Carolina había avanzado en su conquista y me metía la lengua todo lo que podía en mi coñito. Abrí los ojos lo suficiente para ver que mi marido se había colocado a la retaguardia de Carolina, y la agarraba de las caderas para meter su polla en aquella cavidad . El marido de Carolina seguía a mi lado, magreandome las tetas y chupándolas, y atacando mi boca.
Yo gemía por las maniobras de su mujer en mis bajos, pero pronto oí que ella comenzaba a gemir también ante las embestidas de mi marido. Mi nuevo compañero de juegos sexuales, me tumbó en el sofá, y agarrando su polla con la mano, la dirigió hacia mi agujerito, antes de metermela me acarició el clítoris con su capullo, y me lo pasó arriba y abajo por él, comenzando una dulce tortura, cada vez que se acercaba a mi agujero de entrada yo tensaba las caderas y le buscaba. Ya comenzaba a desesperar cuando él de un solo golpe de cadera clavó la polla en mi . Uffff, me arrancó un gemido de gusto. Comencé a pellizcarme las tetas y a amasarlas , pero Carolina me cogió el relevo, mientras mi marido me metía la polla en la boca. Cerré los ojos, me sentía como si estuviera borracha, y todas las fases de un polvo se mezclasen en un momento. Una boca húmeda y hábil recorriendo mis tetas, mi lengua golpeando un capullo y mamándolo, y una polla entrando y saliendo de mí. Sentía el placer multiplicado por tres.
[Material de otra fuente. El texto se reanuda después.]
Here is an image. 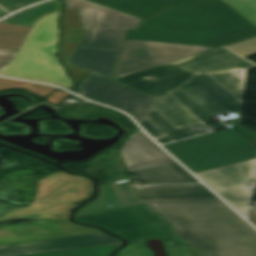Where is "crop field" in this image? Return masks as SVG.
<instances>
[{"label": "crop field", "instance_id": "crop-field-6", "mask_svg": "<svg viewBox=\"0 0 256 256\" xmlns=\"http://www.w3.org/2000/svg\"><path fill=\"white\" fill-rule=\"evenodd\" d=\"M91 193L92 180L60 172L41 181L36 199L31 206L20 207L0 219L28 214L44 216L66 210L76 206L73 203L86 200Z\"/></svg>", "mask_w": 256, "mask_h": 256}, {"label": "crop field", "instance_id": "crop-field-12", "mask_svg": "<svg viewBox=\"0 0 256 256\" xmlns=\"http://www.w3.org/2000/svg\"><path fill=\"white\" fill-rule=\"evenodd\" d=\"M75 220L99 225L111 232L124 231L169 221L146 203L77 217Z\"/></svg>", "mask_w": 256, "mask_h": 256}, {"label": "crop field", "instance_id": "crop-field-26", "mask_svg": "<svg viewBox=\"0 0 256 256\" xmlns=\"http://www.w3.org/2000/svg\"><path fill=\"white\" fill-rule=\"evenodd\" d=\"M29 27L0 24V49L18 51Z\"/></svg>", "mask_w": 256, "mask_h": 256}, {"label": "crop field", "instance_id": "crop-field-36", "mask_svg": "<svg viewBox=\"0 0 256 256\" xmlns=\"http://www.w3.org/2000/svg\"><path fill=\"white\" fill-rule=\"evenodd\" d=\"M248 219L256 226V209H250Z\"/></svg>", "mask_w": 256, "mask_h": 256}, {"label": "crop field", "instance_id": "crop-field-37", "mask_svg": "<svg viewBox=\"0 0 256 256\" xmlns=\"http://www.w3.org/2000/svg\"><path fill=\"white\" fill-rule=\"evenodd\" d=\"M6 14H8V13H6L4 10H2V9L0 8V18L3 17V16L6 15Z\"/></svg>", "mask_w": 256, "mask_h": 256}, {"label": "crop field", "instance_id": "crop-field-29", "mask_svg": "<svg viewBox=\"0 0 256 256\" xmlns=\"http://www.w3.org/2000/svg\"><path fill=\"white\" fill-rule=\"evenodd\" d=\"M232 9L256 26V0H223Z\"/></svg>", "mask_w": 256, "mask_h": 256}, {"label": "crop field", "instance_id": "crop-field-22", "mask_svg": "<svg viewBox=\"0 0 256 256\" xmlns=\"http://www.w3.org/2000/svg\"><path fill=\"white\" fill-rule=\"evenodd\" d=\"M119 52L77 48L69 63L111 79Z\"/></svg>", "mask_w": 256, "mask_h": 256}, {"label": "crop field", "instance_id": "crop-field-33", "mask_svg": "<svg viewBox=\"0 0 256 256\" xmlns=\"http://www.w3.org/2000/svg\"><path fill=\"white\" fill-rule=\"evenodd\" d=\"M16 54L14 51L0 50V68L12 61Z\"/></svg>", "mask_w": 256, "mask_h": 256}, {"label": "crop field", "instance_id": "crop-field-3", "mask_svg": "<svg viewBox=\"0 0 256 256\" xmlns=\"http://www.w3.org/2000/svg\"><path fill=\"white\" fill-rule=\"evenodd\" d=\"M59 22L60 12L38 20L16 58L0 69V75L73 88L71 79L56 56Z\"/></svg>", "mask_w": 256, "mask_h": 256}, {"label": "crop field", "instance_id": "crop-field-17", "mask_svg": "<svg viewBox=\"0 0 256 256\" xmlns=\"http://www.w3.org/2000/svg\"><path fill=\"white\" fill-rule=\"evenodd\" d=\"M141 202L142 201L134 195L130 179L120 183L101 185L97 199L79 210L74 217L116 209ZM109 204L113 207H108L107 205Z\"/></svg>", "mask_w": 256, "mask_h": 256}, {"label": "crop field", "instance_id": "crop-field-21", "mask_svg": "<svg viewBox=\"0 0 256 256\" xmlns=\"http://www.w3.org/2000/svg\"><path fill=\"white\" fill-rule=\"evenodd\" d=\"M116 11L144 19L170 6L196 3L202 0H88Z\"/></svg>", "mask_w": 256, "mask_h": 256}, {"label": "crop field", "instance_id": "crop-field-38", "mask_svg": "<svg viewBox=\"0 0 256 256\" xmlns=\"http://www.w3.org/2000/svg\"><path fill=\"white\" fill-rule=\"evenodd\" d=\"M0 245H5V244L0 242Z\"/></svg>", "mask_w": 256, "mask_h": 256}, {"label": "crop field", "instance_id": "crop-field-24", "mask_svg": "<svg viewBox=\"0 0 256 256\" xmlns=\"http://www.w3.org/2000/svg\"><path fill=\"white\" fill-rule=\"evenodd\" d=\"M154 109L176 128L201 122L169 94L161 98Z\"/></svg>", "mask_w": 256, "mask_h": 256}, {"label": "crop field", "instance_id": "crop-field-32", "mask_svg": "<svg viewBox=\"0 0 256 256\" xmlns=\"http://www.w3.org/2000/svg\"><path fill=\"white\" fill-rule=\"evenodd\" d=\"M40 0H0V5L5 8L7 11L11 12L23 6L29 5L31 3L37 2Z\"/></svg>", "mask_w": 256, "mask_h": 256}, {"label": "crop field", "instance_id": "crop-field-34", "mask_svg": "<svg viewBox=\"0 0 256 256\" xmlns=\"http://www.w3.org/2000/svg\"><path fill=\"white\" fill-rule=\"evenodd\" d=\"M68 95L69 94L61 91H55L46 101L56 105L60 103Z\"/></svg>", "mask_w": 256, "mask_h": 256}, {"label": "crop field", "instance_id": "crop-field-13", "mask_svg": "<svg viewBox=\"0 0 256 256\" xmlns=\"http://www.w3.org/2000/svg\"><path fill=\"white\" fill-rule=\"evenodd\" d=\"M192 75L194 74L169 63L114 81L161 98Z\"/></svg>", "mask_w": 256, "mask_h": 256}, {"label": "crop field", "instance_id": "crop-field-5", "mask_svg": "<svg viewBox=\"0 0 256 256\" xmlns=\"http://www.w3.org/2000/svg\"><path fill=\"white\" fill-rule=\"evenodd\" d=\"M65 8H78L85 37L79 47L120 50L127 29H136L140 20L83 1L63 0Z\"/></svg>", "mask_w": 256, "mask_h": 256}, {"label": "crop field", "instance_id": "crop-field-16", "mask_svg": "<svg viewBox=\"0 0 256 256\" xmlns=\"http://www.w3.org/2000/svg\"><path fill=\"white\" fill-rule=\"evenodd\" d=\"M127 168L172 159L153 143L139 128L120 149Z\"/></svg>", "mask_w": 256, "mask_h": 256}, {"label": "crop field", "instance_id": "crop-field-18", "mask_svg": "<svg viewBox=\"0 0 256 256\" xmlns=\"http://www.w3.org/2000/svg\"><path fill=\"white\" fill-rule=\"evenodd\" d=\"M120 236L130 242L127 248L120 253L135 252L138 245L143 244L147 238H161L165 240L166 247L170 249L195 247L178 235L171 222L125 231L120 233Z\"/></svg>", "mask_w": 256, "mask_h": 256}, {"label": "crop field", "instance_id": "crop-field-9", "mask_svg": "<svg viewBox=\"0 0 256 256\" xmlns=\"http://www.w3.org/2000/svg\"><path fill=\"white\" fill-rule=\"evenodd\" d=\"M74 92L100 103L122 109L132 115L140 124L157 99L90 74Z\"/></svg>", "mask_w": 256, "mask_h": 256}, {"label": "crop field", "instance_id": "crop-field-20", "mask_svg": "<svg viewBox=\"0 0 256 256\" xmlns=\"http://www.w3.org/2000/svg\"><path fill=\"white\" fill-rule=\"evenodd\" d=\"M128 171L146 184L199 182L175 160L137 167Z\"/></svg>", "mask_w": 256, "mask_h": 256}, {"label": "crop field", "instance_id": "crop-field-27", "mask_svg": "<svg viewBox=\"0 0 256 256\" xmlns=\"http://www.w3.org/2000/svg\"><path fill=\"white\" fill-rule=\"evenodd\" d=\"M120 245L121 244L73 249V250H64V251H55V252H46V253H37V254H29V255H20V256H109L110 253Z\"/></svg>", "mask_w": 256, "mask_h": 256}, {"label": "crop field", "instance_id": "crop-field-14", "mask_svg": "<svg viewBox=\"0 0 256 256\" xmlns=\"http://www.w3.org/2000/svg\"><path fill=\"white\" fill-rule=\"evenodd\" d=\"M122 243L121 240L105 233L77 236L64 239L47 240L17 245L0 246V256H12L37 252L109 245Z\"/></svg>", "mask_w": 256, "mask_h": 256}, {"label": "crop field", "instance_id": "crop-field-28", "mask_svg": "<svg viewBox=\"0 0 256 256\" xmlns=\"http://www.w3.org/2000/svg\"><path fill=\"white\" fill-rule=\"evenodd\" d=\"M235 97L241 100L243 92V78L235 71L209 74Z\"/></svg>", "mask_w": 256, "mask_h": 256}, {"label": "crop field", "instance_id": "crop-field-10", "mask_svg": "<svg viewBox=\"0 0 256 256\" xmlns=\"http://www.w3.org/2000/svg\"><path fill=\"white\" fill-rule=\"evenodd\" d=\"M255 170L256 159L195 175L245 216L252 193L245 184L254 180Z\"/></svg>", "mask_w": 256, "mask_h": 256}, {"label": "crop field", "instance_id": "crop-field-31", "mask_svg": "<svg viewBox=\"0 0 256 256\" xmlns=\"http://www.w3.org/2000/svg\"><path fill=\"white\" fill-rule=\"evenodd\" d=\"M226 47L246 57L256 53V37Z\"/></svg>", "mask_w": 256, "mask_h": 256}, {"label": "crop field", "instance_id": "crop-field-2", "mask_svg": "<svg viewBox=\"0 0 256 256\" xmlns=\"http://www.w3.org/2000/svg\"><path fill=\"white\" fill-rule=\"evenodd\" d=\"M237 13L222 0L171 7L129 30L126 39L218 47L256 36V27Z\"/></svg>", "mask_w": 256, "mask_h": 256}, {"label": "crop field", "instance_id": "crop-field-25", "mask_svg": "<svg viewBox=\"0 0 256 256\" xmlns=\"http://www.w3.org/2000/svg\"><path fill=\"white\" fill-rule=\"evenodd\" d=\"M62 5L60 0H53L44 4H40L29 9H26L20 13H17L0 23H10L16 25H23L32 27L35 22L42 16L61 11Z\"/></svg>", "mask_w": 256, "mask_h": 256}, {"label": "crop field", "instance_id": "crop-field-1", "mask_svg": "<svg viewBox=\"0 0 256 256\" xmlns=\"http://www.w3.org/2000/svg\"><path fill=\"white\" fill-rule=\"evenodd\" d=\"M135 187L206 256H256V231L202 184Z\"/></svg>", "mask_w": 256, "mask_h": 256}, {"label": "crop field", "instance_id": "crop-field-30", "mask_svg": "<svg viewBox=\"0 0 256 256\" xmlns=\"http://www.w3.org/2000/svg\"><path fill=\"white\" fill-rule=\"evenodd\" d=\"M10 87H19V88L25 87L26 89L33 91L34 93L40 95L43 98H45L53 89H57V88L38 85L34 83H27V82L0 78V90L10 88Z\"/></svg>", "mask_w": 256, "mask_h": 256}, {"label": "crop field", "instance_id": "crop-field-11", "mask_svg": "<svg viewBox=\"0 0 256 256\" xmlns=\"http://www.w3.org/2000/svg\"><path fill=\"white\" fill-rule=\"evenodd\" d=\"M37 222L38 225L15 224L1 228L0 241L13 244L102 232L94 228L75 225L66 220H37Z\"/></svg>", "mask_w": 256, "mask_h": 256}, {"label": "crop field", "instance_id": "crop-field-35", "mask_svg": "<svg viewBox=\"0 0 256 256\" xmlns=\"http://www.w3.org/2000/svg\"><path fill=\"white\" fill-rule=\"evenodd\" d=\"M69 213L70 212L66 210V211L58 212V213L47 215L40 218H67Z\"/></svg>", "mask_w": 256, "mask_h": 256}, {"label": "crop field", "instance_id": "crop-field-15", "mask_svg": "<svg viewBox=\"0 0 256 256\" xmlns=\"http://www.w3.org/2000/svg\"><path fill=\"white\" fill-rule=\"evenodd\" d=\"M193 73H214L243 69L256 64L223 47L196 56L172 62Z\"/></svg>", "mask_w": 256, "mask_h": 256}, {"label": "crop field", "instance_id": "crop-field-19", "mask_svg": "<svg viewBox=\"0 0 256 256\" xmlns=\"http://www.w3.org/2000/svg\"><path fill=\"white\" fill-rule=\"evenodd\" d=\"M83 36L79 10L69 9L64 11L63 39L59 56L67 66L76 83L83 78L87 71L68 64V61L75 52Z\"/></svg>", "mask_w": 256, "mask_h": 256}, {"label": "crop field", "instance_id": "crop-field-23", "mask_svg": "<svg viewBox=\"0 0 256 256\" xmlns=\"http://www.w3.org/2000/svg\"><path fill=\"white\" fill-rule=\"evenodd\" d=\"M140 125L160 144L198 135L190 126L176 129L154 109Z\"/></svg>", "mask_w": 256, "mask_h": 256}, {"label": "crop field", "instance_id": "crop-field-7", "mask_svg": "<svg viewBox=\"0 0 256 256\" xmlns=\"http://www.w3.org/2000/svg\"><path fill=\"white\" fill-rule=\"evenodd\" d=\"M170 93L200 119L242 108V103L208 74L197 75Z\"/></svg>", "mask_w": 256, "mask_h": 256}, {"label": "crop field", "instance_id": "crop-field-4", "mask_svg": "<svg viewBox=\"0 0 256 256\" xmlns=\"http://www.w3.org/2000/svg\"><path fill=\"white\" fill-rule=\"evenodd\" d=\"M163 147L193 173L256 158V148L234 128Z\"/></svg>", "mask_w": 256, "mask_h": 256}, {"label": "crop field", "instance_id": "crop-field-8", "mask_svg": "<svg viewBox=\"0 0 256 256\" xmlns=\"http://www.w3.org/2000/svg\"><path fill=\"white\" fill-rule=\"evenodd\" d=\"M209 49L212 48L126 40L113 79Z\"/></svg>", "mask_w": 256, "mask_h": 256}]
</instances>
De repente, todos pararon, como si se hubieran puesto de acuerdo. Abrí los ojos, y les vi mirándome. Ven, me dijeron, y nos fuimos a un cuarto, Carolina se tumbó en la cama y me miró invitadora. Mi marido y el suyo tenían la polla en la mano, y se pajeaban esperando que yo probase un coño por primera vez. No lo había hecho nunca. Me tumbé sobre ella y aplasté mis tetas contra las suyas, mmmmm, que sensación, sus pechos eran suaves y firmes y me daba mucho placer rozar las mías con ellos. Me bajé un poco, y comencé a lamerlas. Cerré los ojos. Siempre pensé como sería comérselas, así que me apliqué, con ganas. Qué ricas, seguí bajando, bueno, allí estaba. Arrimé mi cara y abrí los ojos... parecía una flor exótica, húmeda, brillante, provocadora, mi lengua se arrimó, pero lo primero que me alcanzó fue el olor, olía a deseo. Me gustó. Saqué la punta de la lengua y comencé tímidamente, buscando su clítoris. Sentí como me abrían las piernas , pero no me molesté en mirar quien era, a Carolina le estaban ofreciendo una polla para lamer, mientras yo le daba placer y alguien cuidadosamente me lamía desde el culito hasta el clitoris.
Yo me ocupé de lo que tenía delante de mí. Pensé en lo que me gustaba que me hicieran, y en como Carolina me lo había comido a mí, seguro que así le gustaría a ella que se lo comieran, empecé a golpetear su clítoris con delicadeza, mientras una lengua se introducía en mi culo. Cerré los ojos y me concentré en dar y recibir placer. Cuando mi paternairse trasero se animó a introducir la punta de su polla en mi culito, coincidió con mi entrada de lengua en el coño de Carolina, las embestidas me hundían en ella, mi lengua la penetraba, y mi cara se mojaba de sus jugos.
No sé cuantas veces me corrí, no sé cuantas veces comí, lamí, besé, me besaron, chupé, mordisquee, gemí, suspiré, pedí más, supliqué que pararan y volví a repetir.
Pero sé que la sensación placentera se instaló en mi cabeza, y desde entonces el cuatro es mi número de la suerte.